Sorry to be creating so many new topics, but I am new to this (potential) diagnosis and also have a lot going on right now that I need to sort out.
I have never been on meds in my life. I barely even take OTC meds unless I REALLY need them. I'm sensitive to meds of all kinds, so much so that I had to go off BCP when starting therapy, because the increase in mood swings made it unsafe...and during labor, they overdid my epidural (once I finally caved in to having it 14 hours in) to the point where I couldn't even take a step for 20 hours. I am scared to death to go on meds...but, my husband has a business trip abroad next month, I have a young daughter and there are a lot of spells of very unsafe thoughts that have been disturbing to both me and my therapist. So, we agreed I would call a psychiatrist that works out of his office and is on my HMO (my therapist is not and I can't afford any more out of pocket costs). The therapist took nearly a week to call me back. I almost didn't share the dissociation stuff, but I didn't know if that would be dangerous, so when he asked about therapy and symptoms, I mentioned dissociation and when he asked me to elaborate, I told him that my therapist and I were working with a possible DID diagnosis and that my symptoms were on "that end" of the spectrum. He asked a couple of clarifying questions and then told me he couldn't help, that I need a psychiatrist that also specializes in dissociative disorders. All sorts of internal reaction to that as us being unhelpable, a freak, he thinks we're lying, we're a liability, we're "too much work," being rejected...blah. He even mentioned asking HMO about psychiatrists who focus on psychosis (so he probably thinks schizophrenia, which I know it isn't, as I have a friend who was diagnosed schizophrenic 10-years-ago and that is definitely not the same). Anyway, so I called my HMO to see if they had anyone and they said that I should just find anyone I could in my area and ask for a single case exemption. So, here are my questions:
1) I've heard different alters can respond to meds differently. Is that a really big problem? So much so that I couldn't just go to my GP and ask for something without mentioning dissociation?

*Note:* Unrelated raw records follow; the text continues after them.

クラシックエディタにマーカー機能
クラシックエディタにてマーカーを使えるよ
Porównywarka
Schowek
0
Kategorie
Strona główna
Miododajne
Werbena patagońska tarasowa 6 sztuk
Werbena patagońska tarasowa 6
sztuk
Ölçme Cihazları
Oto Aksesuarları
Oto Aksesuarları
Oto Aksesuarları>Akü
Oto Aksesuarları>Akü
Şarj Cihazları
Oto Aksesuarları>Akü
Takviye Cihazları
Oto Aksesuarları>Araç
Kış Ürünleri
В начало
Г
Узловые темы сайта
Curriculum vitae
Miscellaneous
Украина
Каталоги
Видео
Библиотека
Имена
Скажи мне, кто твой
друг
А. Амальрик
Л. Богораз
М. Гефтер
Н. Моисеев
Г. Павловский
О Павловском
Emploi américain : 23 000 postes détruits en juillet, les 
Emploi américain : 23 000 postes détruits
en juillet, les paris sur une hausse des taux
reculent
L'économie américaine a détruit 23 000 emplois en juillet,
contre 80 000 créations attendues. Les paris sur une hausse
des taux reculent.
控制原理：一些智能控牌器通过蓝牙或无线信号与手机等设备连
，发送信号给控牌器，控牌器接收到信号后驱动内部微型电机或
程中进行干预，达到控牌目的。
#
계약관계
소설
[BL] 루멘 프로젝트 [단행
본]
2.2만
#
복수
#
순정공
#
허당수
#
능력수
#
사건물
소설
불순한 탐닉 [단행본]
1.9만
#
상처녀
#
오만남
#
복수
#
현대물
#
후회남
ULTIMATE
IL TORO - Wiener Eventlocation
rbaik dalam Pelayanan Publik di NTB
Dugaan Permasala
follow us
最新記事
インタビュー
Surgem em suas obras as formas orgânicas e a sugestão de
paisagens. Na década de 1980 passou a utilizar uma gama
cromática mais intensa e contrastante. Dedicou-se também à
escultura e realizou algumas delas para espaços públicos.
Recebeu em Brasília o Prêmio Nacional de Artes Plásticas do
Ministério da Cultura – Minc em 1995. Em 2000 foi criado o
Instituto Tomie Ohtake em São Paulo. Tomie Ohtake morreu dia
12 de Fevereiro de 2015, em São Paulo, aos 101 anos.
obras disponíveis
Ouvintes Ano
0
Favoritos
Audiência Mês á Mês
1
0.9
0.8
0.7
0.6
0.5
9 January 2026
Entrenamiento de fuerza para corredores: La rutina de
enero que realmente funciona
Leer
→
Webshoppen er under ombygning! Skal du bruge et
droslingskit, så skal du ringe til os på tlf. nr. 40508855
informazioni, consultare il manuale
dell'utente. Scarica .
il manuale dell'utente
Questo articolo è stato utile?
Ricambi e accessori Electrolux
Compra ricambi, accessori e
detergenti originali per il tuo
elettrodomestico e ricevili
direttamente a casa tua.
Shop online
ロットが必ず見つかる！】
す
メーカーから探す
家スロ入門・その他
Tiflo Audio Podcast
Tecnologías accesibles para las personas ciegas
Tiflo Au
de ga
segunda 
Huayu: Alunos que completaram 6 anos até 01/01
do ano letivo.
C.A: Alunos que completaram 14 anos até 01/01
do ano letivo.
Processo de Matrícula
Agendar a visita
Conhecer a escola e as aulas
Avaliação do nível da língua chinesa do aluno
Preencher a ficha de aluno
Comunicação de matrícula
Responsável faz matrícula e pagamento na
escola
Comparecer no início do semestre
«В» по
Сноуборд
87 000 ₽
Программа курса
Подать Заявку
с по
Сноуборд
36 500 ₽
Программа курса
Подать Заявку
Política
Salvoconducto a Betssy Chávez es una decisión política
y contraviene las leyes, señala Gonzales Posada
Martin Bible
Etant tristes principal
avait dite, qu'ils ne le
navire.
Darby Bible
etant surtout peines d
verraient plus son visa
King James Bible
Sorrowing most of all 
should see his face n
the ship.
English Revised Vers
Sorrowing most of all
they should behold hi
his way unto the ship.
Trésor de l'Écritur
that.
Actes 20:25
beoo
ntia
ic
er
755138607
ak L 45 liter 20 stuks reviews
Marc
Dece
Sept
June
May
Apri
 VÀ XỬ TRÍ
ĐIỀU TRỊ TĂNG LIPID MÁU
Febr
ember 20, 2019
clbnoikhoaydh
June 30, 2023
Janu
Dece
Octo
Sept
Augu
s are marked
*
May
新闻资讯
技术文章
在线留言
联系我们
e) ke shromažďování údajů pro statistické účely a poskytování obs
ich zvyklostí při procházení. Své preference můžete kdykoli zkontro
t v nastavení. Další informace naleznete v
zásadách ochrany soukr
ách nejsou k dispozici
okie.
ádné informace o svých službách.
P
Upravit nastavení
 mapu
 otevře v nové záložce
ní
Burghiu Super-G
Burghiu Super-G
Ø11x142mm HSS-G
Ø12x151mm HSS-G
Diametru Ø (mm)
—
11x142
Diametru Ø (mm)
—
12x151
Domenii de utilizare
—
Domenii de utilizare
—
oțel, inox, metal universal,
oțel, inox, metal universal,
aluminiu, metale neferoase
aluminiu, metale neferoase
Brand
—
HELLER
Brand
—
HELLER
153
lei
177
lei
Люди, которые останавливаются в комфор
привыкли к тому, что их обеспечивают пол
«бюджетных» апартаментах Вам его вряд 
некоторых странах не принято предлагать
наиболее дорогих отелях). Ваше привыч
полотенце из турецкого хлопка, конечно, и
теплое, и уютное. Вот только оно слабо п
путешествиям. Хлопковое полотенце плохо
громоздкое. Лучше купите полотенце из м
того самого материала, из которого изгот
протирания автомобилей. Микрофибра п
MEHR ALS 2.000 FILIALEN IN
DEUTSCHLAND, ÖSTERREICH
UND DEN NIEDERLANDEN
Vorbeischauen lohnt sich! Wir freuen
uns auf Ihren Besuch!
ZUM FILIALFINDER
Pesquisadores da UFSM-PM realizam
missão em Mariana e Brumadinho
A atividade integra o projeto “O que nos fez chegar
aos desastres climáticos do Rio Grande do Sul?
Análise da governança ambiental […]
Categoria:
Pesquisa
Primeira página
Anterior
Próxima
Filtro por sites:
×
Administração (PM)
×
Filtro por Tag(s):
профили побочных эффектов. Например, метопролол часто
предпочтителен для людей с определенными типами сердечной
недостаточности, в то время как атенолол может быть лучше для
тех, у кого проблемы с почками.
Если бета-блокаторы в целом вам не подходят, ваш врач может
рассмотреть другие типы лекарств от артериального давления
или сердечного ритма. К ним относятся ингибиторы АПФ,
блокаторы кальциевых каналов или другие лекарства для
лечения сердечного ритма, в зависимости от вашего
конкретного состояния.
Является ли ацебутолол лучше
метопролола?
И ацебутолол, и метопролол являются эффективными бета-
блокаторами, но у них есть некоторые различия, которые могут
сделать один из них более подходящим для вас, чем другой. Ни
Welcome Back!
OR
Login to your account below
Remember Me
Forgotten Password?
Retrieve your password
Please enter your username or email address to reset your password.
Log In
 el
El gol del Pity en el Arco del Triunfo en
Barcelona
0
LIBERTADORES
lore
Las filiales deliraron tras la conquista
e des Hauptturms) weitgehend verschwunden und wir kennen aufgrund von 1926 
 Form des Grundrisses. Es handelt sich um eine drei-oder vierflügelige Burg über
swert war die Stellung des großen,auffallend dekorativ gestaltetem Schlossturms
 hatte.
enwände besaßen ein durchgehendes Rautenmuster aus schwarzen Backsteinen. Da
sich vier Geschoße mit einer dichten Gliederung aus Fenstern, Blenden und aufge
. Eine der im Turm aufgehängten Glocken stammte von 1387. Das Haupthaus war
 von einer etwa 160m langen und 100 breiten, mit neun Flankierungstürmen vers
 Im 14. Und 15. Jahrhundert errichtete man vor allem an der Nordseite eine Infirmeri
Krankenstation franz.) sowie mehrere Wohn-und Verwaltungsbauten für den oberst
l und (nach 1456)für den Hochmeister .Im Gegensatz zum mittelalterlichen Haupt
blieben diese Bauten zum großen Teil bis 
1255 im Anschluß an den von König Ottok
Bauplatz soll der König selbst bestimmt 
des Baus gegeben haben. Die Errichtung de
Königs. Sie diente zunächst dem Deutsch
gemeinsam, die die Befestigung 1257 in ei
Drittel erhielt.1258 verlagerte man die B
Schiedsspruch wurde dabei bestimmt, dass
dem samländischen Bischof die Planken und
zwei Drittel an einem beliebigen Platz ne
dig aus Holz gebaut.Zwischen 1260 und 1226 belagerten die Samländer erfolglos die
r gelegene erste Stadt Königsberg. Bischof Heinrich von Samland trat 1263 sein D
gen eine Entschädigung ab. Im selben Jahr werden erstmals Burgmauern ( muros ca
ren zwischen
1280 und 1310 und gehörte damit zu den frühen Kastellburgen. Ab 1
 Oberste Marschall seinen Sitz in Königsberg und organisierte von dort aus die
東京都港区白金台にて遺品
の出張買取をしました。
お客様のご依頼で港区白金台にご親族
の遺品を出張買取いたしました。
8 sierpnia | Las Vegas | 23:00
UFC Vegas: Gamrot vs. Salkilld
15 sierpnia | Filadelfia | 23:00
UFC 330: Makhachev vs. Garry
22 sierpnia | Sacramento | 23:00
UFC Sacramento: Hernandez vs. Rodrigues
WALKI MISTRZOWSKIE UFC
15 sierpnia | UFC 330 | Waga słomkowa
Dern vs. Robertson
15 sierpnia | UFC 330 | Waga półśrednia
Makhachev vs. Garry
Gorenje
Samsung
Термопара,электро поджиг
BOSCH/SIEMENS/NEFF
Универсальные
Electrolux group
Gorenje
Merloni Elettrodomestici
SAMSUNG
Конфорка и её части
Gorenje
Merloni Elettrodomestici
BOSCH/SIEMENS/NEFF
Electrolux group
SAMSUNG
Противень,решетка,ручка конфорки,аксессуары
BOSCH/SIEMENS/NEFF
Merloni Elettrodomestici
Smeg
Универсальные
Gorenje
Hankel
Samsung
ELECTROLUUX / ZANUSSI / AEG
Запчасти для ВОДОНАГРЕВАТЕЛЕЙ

2) Parts are like, "F--- it!" about the meds, because we didn't want to go on them in the first place and our therapist won't make us. Some think it will annihilate them or mute them a bit and then we won't be us anymore. Like, when I quarantined my younger parts to get by in my life for several years, I couldn't do my creative writing anymore. I "lost" that ability by shutting them down. So, there is a lot of fear that certain aspects of our "me-ness" will get lost. I've also heard that meds don't really help with dissociation, so it shouldn't change us, right?
3) Should I just forget about it and try to work through it without meds (which my husband and I are both more comfortable with, but I also have to prioritize my safety above my comfort, I know)?
4) How do I go about locating a psychiatrist in my area with experience in dissociative disorders?